A new image of Mars' Hale Crater shows a treasure trove of compelling features, including exposed bedrock, active gullies, icy ejecta flows and recurring slope lineae -- long dark streaks that could be caused by flowing water or flows of sand and dust. Photo by NASA/UPI |
By Brooke Baitinger, UPI
NASA has released a new image from its Mars Reconnaissance Orbiter that shows the red planet's Hale Crater -- a large impact crater with more than 62 miles of intriguing physical features.
The crater contains active gullies, extensive icy ejecta flows and active recurring slope lineae, which are long marks that are dark or bright.
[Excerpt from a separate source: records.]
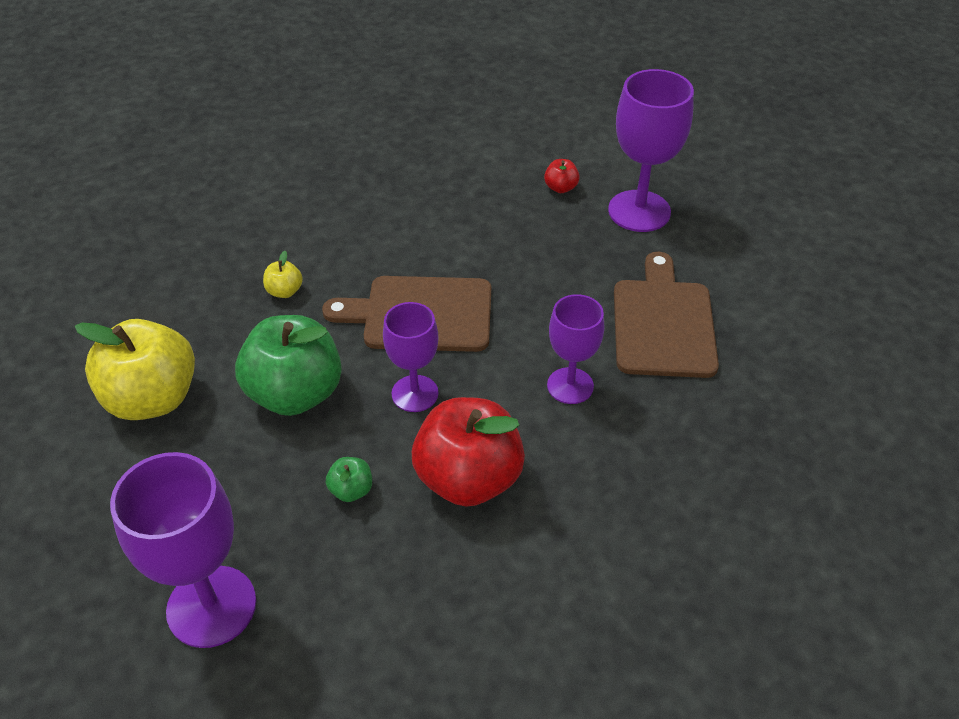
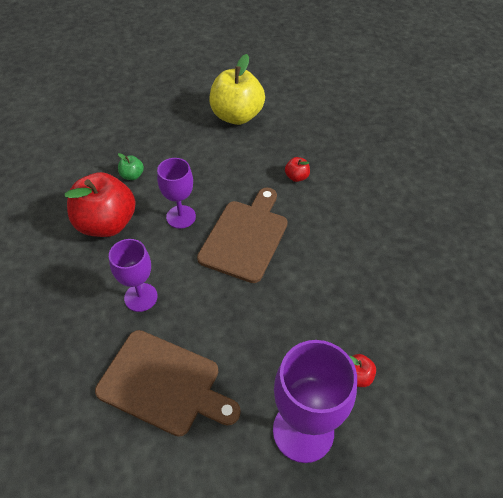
camera: 110 degrees right, 5 degrees up
(211, 606) = (104, 120): purple goblet -> none
(284, 291) = (296, 177): yellow apple -> red apple
(295, 393) = (210, 167): green apple -> none

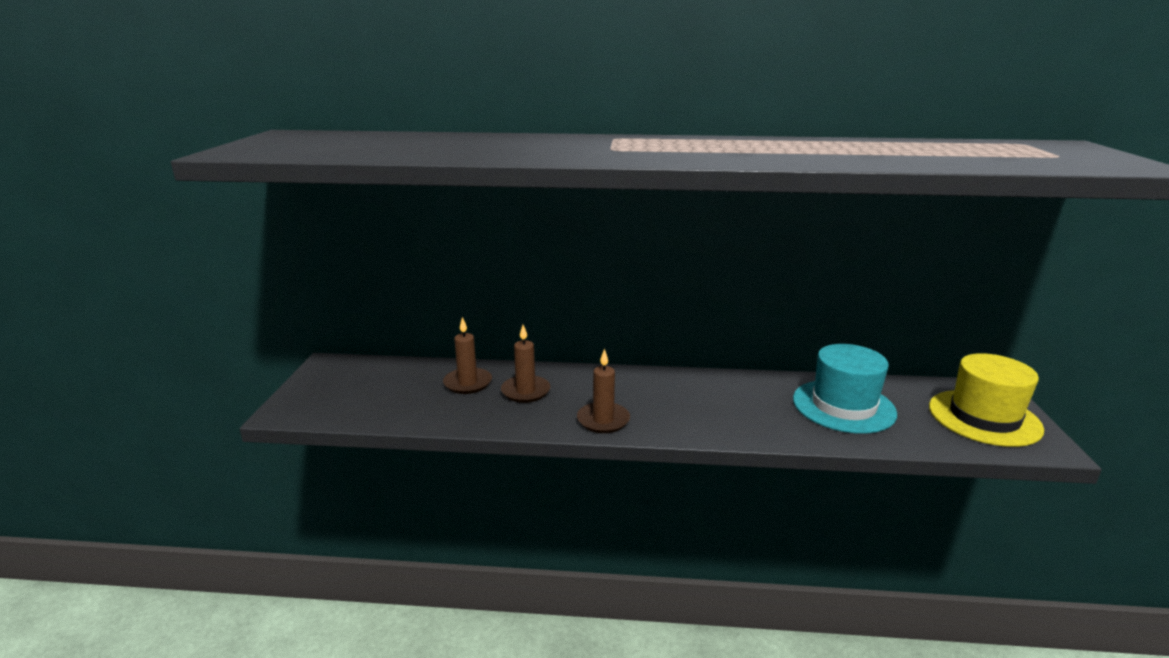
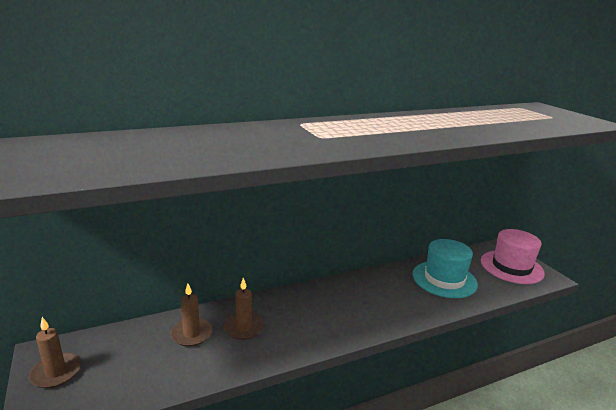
camera: 30 degrees left, 0 degrees up
(603, 420) = (318, 335): brown candle -> brown candle (56, 372)
(984, 418) = (511, 267): yellow hat -> pink hat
NASA has released images of these recurring slope lineae within the crater before. In 2015, the agency suspected that the streaks, which appeared to flow downhill, were caused by contemporary flowing water. Planetary scientists had recently discovered hydrated salts -- trace amounts of water mixed with heavy doses of salts -- on the slopes of the crater, which the agency said at the time confirmed the theory.
Similar features on Earth are caused by flowing water. Scientists theorized there could be enough liquid water on the Martian surface to support microbial life.
Then last year, new research argued that the streaks were not caused by underground supplies of liquid water. A new study suggested the streaks could be flows of sand and dust. The new understanding supported evidence that the contemporary planet is very dry, scientists said.
That theory doesn't completely debunk the suspicion that the red planet contains enough water to support life. Earlier this year, NASA scientists discovered layers of water ice buried only feet beneath Mars' surface -- just not within the Hale Crater.
Scientists have theorized for more than a decade that reserves of water ice are locked underground on Mars. Scans of the planet have revealed signs of shallow ground ice at high latitudes and a mission even dug up water ice near the Martian north pole.
In 2016, the Mars Reconnaissance Orbiter found a buried sheet of ice at mid-latitudes that hold about as much water as Lake Superior.
These discoveries could influence how future astronauts who travel to Mars would harvest their water, scientists say. Human missions to the red planet would likely rely on extracting water from the local environment. They would either bake it out of hydrated minerals or mine it from ice deposits.
That would mean either breaking it down from the hydrated salts -- which may or may not lie within the Hale Crater -- or digging through a few feet of rock to access the ice sheets.